Yahya Cholil Staquf atau yang akrab disapa Gus Yahya menegaskan bahwa pihak PBNU telah melakukan koordinasi intensif sejak jauh hari terkait rencana kehadiran Presiden Prabowo. Koordinasi tersebut melibatkan berbagai unsur, termasuk pihak Istana dan pengamanan presiden.
“Sejak sehari sebelumnya, kami sudah melakukan koordinasi teknis dengan berbagai pihak terkait, termasuk Paspampres dan protokol Istana, serta kebutuhan teknis lainnya,” ujar Gus Yahya kepada wartawan, Sabtu (31/1/2026).
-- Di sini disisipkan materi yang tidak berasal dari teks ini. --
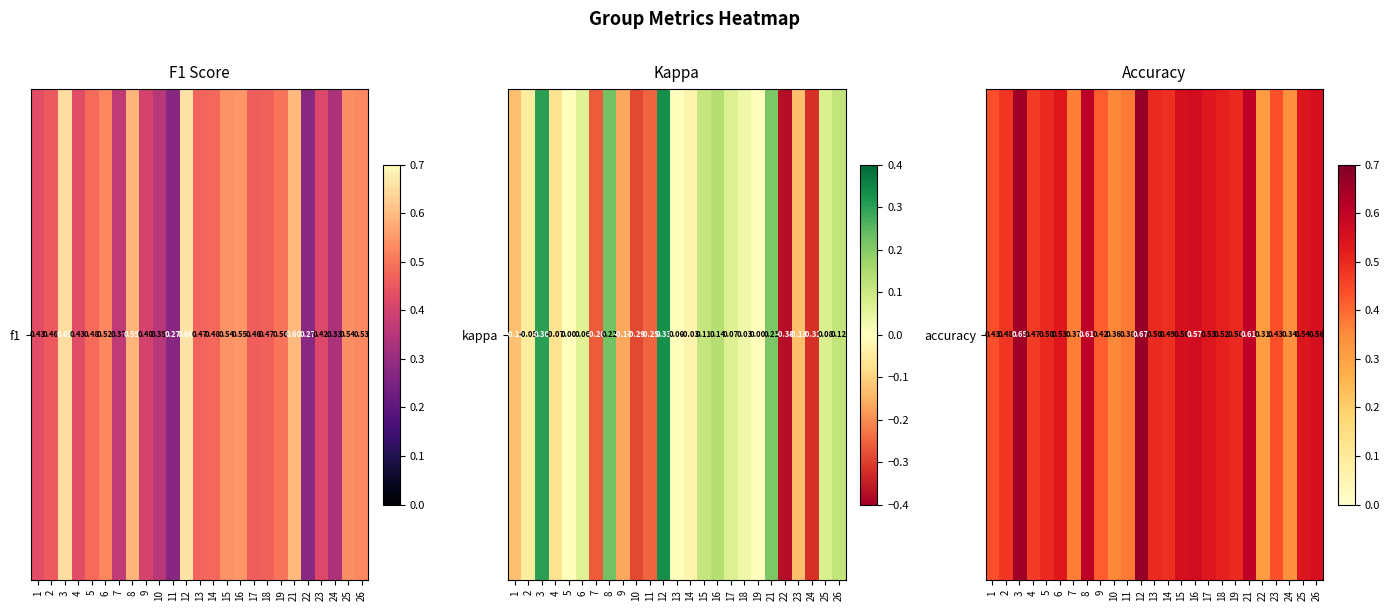

How many distinct data groups are displayed?

1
Namun, menjelang pelaksanaan acara, Presiden Prabowo dipastikan tidak dapat hadir lantaran harus menjalankan agenda kenegaraan lain yang tidak bisa ditinggalkan.
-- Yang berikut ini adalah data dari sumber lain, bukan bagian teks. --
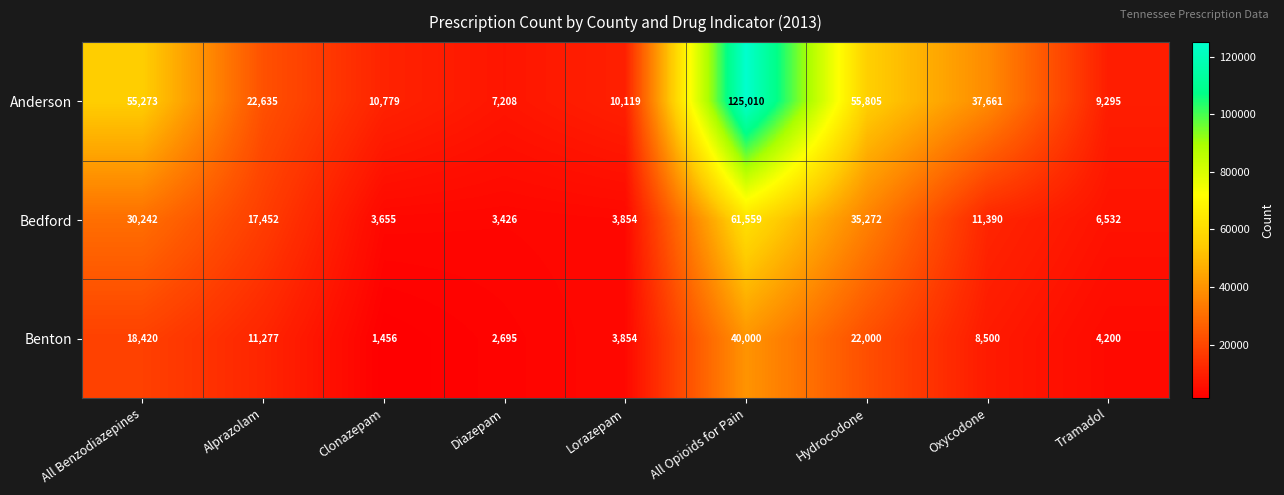

What is the average value of the Benton series?

12489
“Pada saat terakhir, beliau berhalangan hadir karena ada tugas lain. Kami juga menerima informasi bahwa terdapat agenda negara yang berkaitan dengan tamu-tamu kenegaraan hari ini,” jelasnya seperti dikutip dari Antara.
Meski demikian, Gus Yahya menyampaikan apresiasi atas kehadiran Ketua MPR RI Ahmad Muzani yang mewakili unsur pimpinan lembaga negara dalam acara tersebut.
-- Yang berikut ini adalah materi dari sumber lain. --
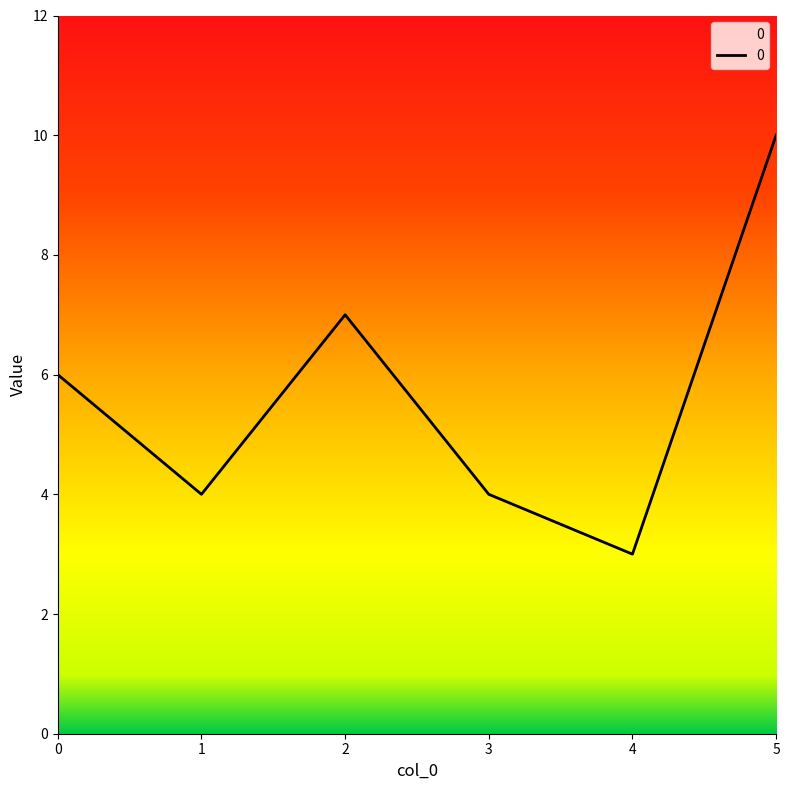

True or false: the data shows 3 at 4.

True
Selain Presiden Prabowo, Rais Aam PBNU Miftachul Akhyar juga diketahui tidak dapat menghadiri peringatan Harlah ke-100 NU. Gus Yahya mengungkapkan bahwa pihaknya telah menerima pemberitahuan sejak malam sebelum acara berlangsung.
“Tadi malam kami mendapat kabar bahwa beliau sebenarnya berencana hadir, namun kondisi kesehatan tidak memungkinkan sehingga beliau berhalangan datang,” kata Gus Yahya.
Ketidakhadiran Rais Aam membuat khutbah yang biasanya disampaikan oleh Rais Aam PBNU dialihkan kepada salah satu Rais Syuriyah PBNU, yakni Nasaruddin Umar, yang juga menjabat sebagai Menteri Agama.
Gus Yahya juga menambahkan bahwa Sekretaris Jenderal PBNU Saifullah Yusuf turut berhalangan hadir karena telah memiliki agenda lain yang tidak bisa ditinggalkan.